The count has declined in 33 of the last 35 weeks, more than halving since a slight rebound during summer 2015, and is down 1,489 units since the overall drilling dive commenced following the week ended Dec. 5, 2014 (OGJ Online, Dec. 5, 2014).
Eight of the nine units to go offline this week targeted oil. The new total of 343 is down 1,266 units since its peak in BHI data on Oct. 10, 2014, and its lowest point since Nov. 6, 2009. The current count remains well-above the 2008-09 downturn’s nadir of 179 touched on June 5, 2009.
Gas-directed rigs lost a unit to 88, matching their low-point in BHI data last touched 3 weeks ago.
Onshore rigs fell 8 units to 401, down 494 year-over-year.
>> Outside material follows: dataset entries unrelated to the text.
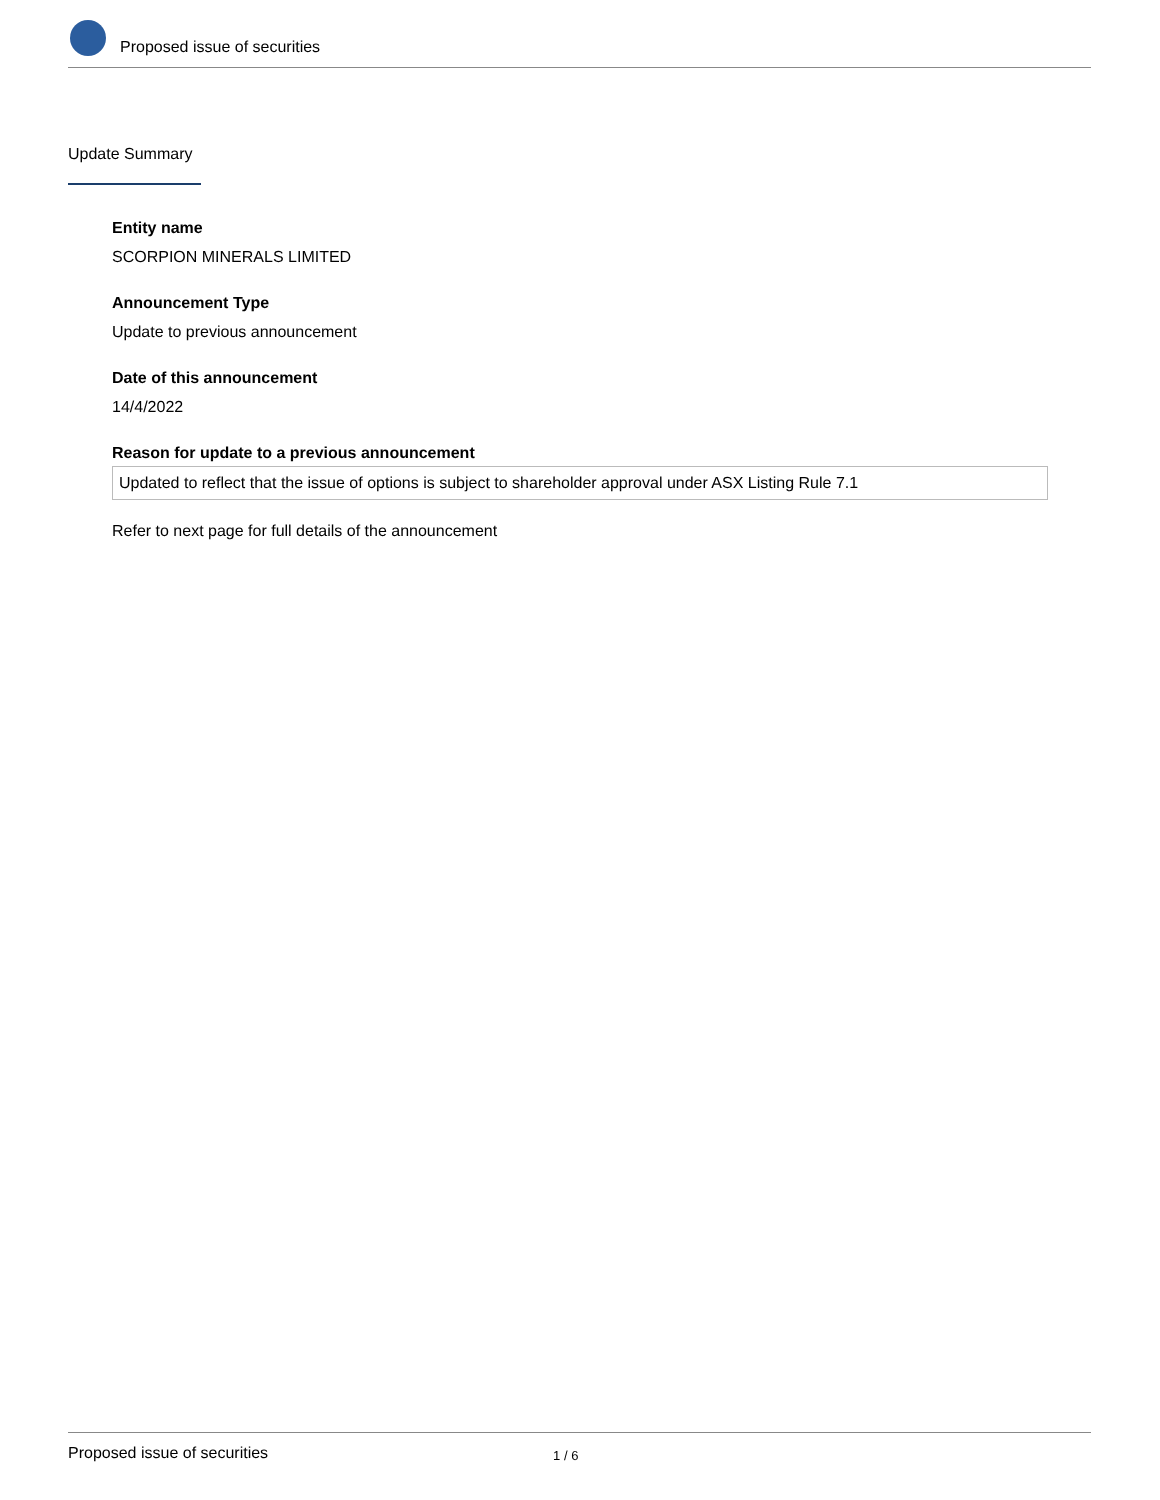Proposed issue of securities
Update Summary
Entity name
SCORPION MINERALS LIMITED
Announcement Type
Update to previous announcement
Date of this announcement
14/4/2022
Reason for update to a previous announcement
Updated to reflect that the issue of options is subject to shareholder approval under ASX Listing Rule 7.1
Refer to next page for full details of the announcement
Proposed issue of securities 1 / 6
Rigs engaged in horizontal drilling decreased 3 units to 332, down 1,040 since a peak in BHI data on Nov. 21, 2014, and their lowest count since Jan. 26, 2007. Directional drilling rigs also lost 3 units, settling at 48.
After 3 rigs began operations last week offshore Louisiana, 2 went offline this week, bringing the overall US offshore count to 26. The tally of rigs drilling in inland waters added a unit to reach 4.
In Canada, the overall count was unchanged at 40, ending 10 straight weeks of declines. But the oil-directed count gained 2 units for the second consecutive week, bringing its total to 12, still down 122 units since Jan. 22.
Gas-directed rigs in Canada lost 3 units for the second straight week to 27. One rig considered unclassified came online.
Texas anchors US losses
All but two of the units to stop operations in the US were in Texas, which now counts 187 working rigs, down 771 units since a peak in BHI data on Aug. 29, 2008, and the state’s lowest level since the 1990s.
Five of those units were in the Permian and 2 in the Eagle Ford.
The Permian now totals 136, down 432 units since a recent peak on Dec. 5, 2014; the Eagle Ford totals 40, down 219 units since a peak on May 25, 2012.
The Texas Alliance of Energy Producers noted this week in its Texas Petro Index that the state’s official drop below 200 units on Apr. 8 marked its lowest weekly total since June 1999 (OGJ Online, Apr. 19, 2016).
Reflecting the drop in rigs, the Texas Railroad Commission during the first quarter issued 1,594 drilling permits, the lowest first-quarter total in the history of the TPI. Crude oil production in Texas during March totaled an estimated 108.4 million bbl, down 4.1% year-over-year, TAEP reported.
Just two other states recorded movement during the week ended Apr. 22. Down a unit apiece, Louisiana and Ohio now total 47 and 11, respectively. Mirroring its home state, the Utica also dropped a unit to 11. The Cana Woodford was the only other basin to post a loss, edging down a unit to 29.
More US oil output-decline data
The American Petroleum Institute’s monthly statistical report for March, released Apr. 21, showed that US crude production fell 6.8% year-over-year during the month to average just less than 9 million b/d, still the second-highest March production level since 1986 (OGJ Online, Apr. 21, 2016).
Crude stocks ended March at 530.1 million bbl, up 11.6% from the prior year and the highest inventory level for the month since 1930.
Separately, the US Energy Information Administration this week reported that US crude production fell to 8.95 million b/d for the week ended Apr. 15.
EIA last week revised down its forecast US crude output for each of 2016 and 2017 by 100,000 b/d (OGJ Online, Apr. 12, 2016); and projected further oil output declines for US shale (OGJ Online, Apr. 11, 2016).
In a recent report from Deloitte Marketpoint, the professional services firm estimates US tight oil production in 2016 will decline 700,000 b/d, with total US crude output for the year averaging 8.7 million b/d (OGJ Online, Apr. 19, 2016).
The firm projects average 2016 production for the Permian, Bakken, and Eagle Ford to reach 2.1 million b/d, 1 million b/d, and 1 million b/d, respectively. EIA has projected declines from the Eagle Ford and Bakken in every month since April 2015 (OGJ Online, Apr. 11, 2016)
Deloitte cites stripper well production as an additional uncertainty related to future production volumes. As cited by the report, the National Stripper Well Association says there are more than 400,000 stripper wells in the US accounting for an estimated 1 million b/d of production.
With low production volumes, stripper wells require crude oil prices in the low $30s/bbl to cover operating costs.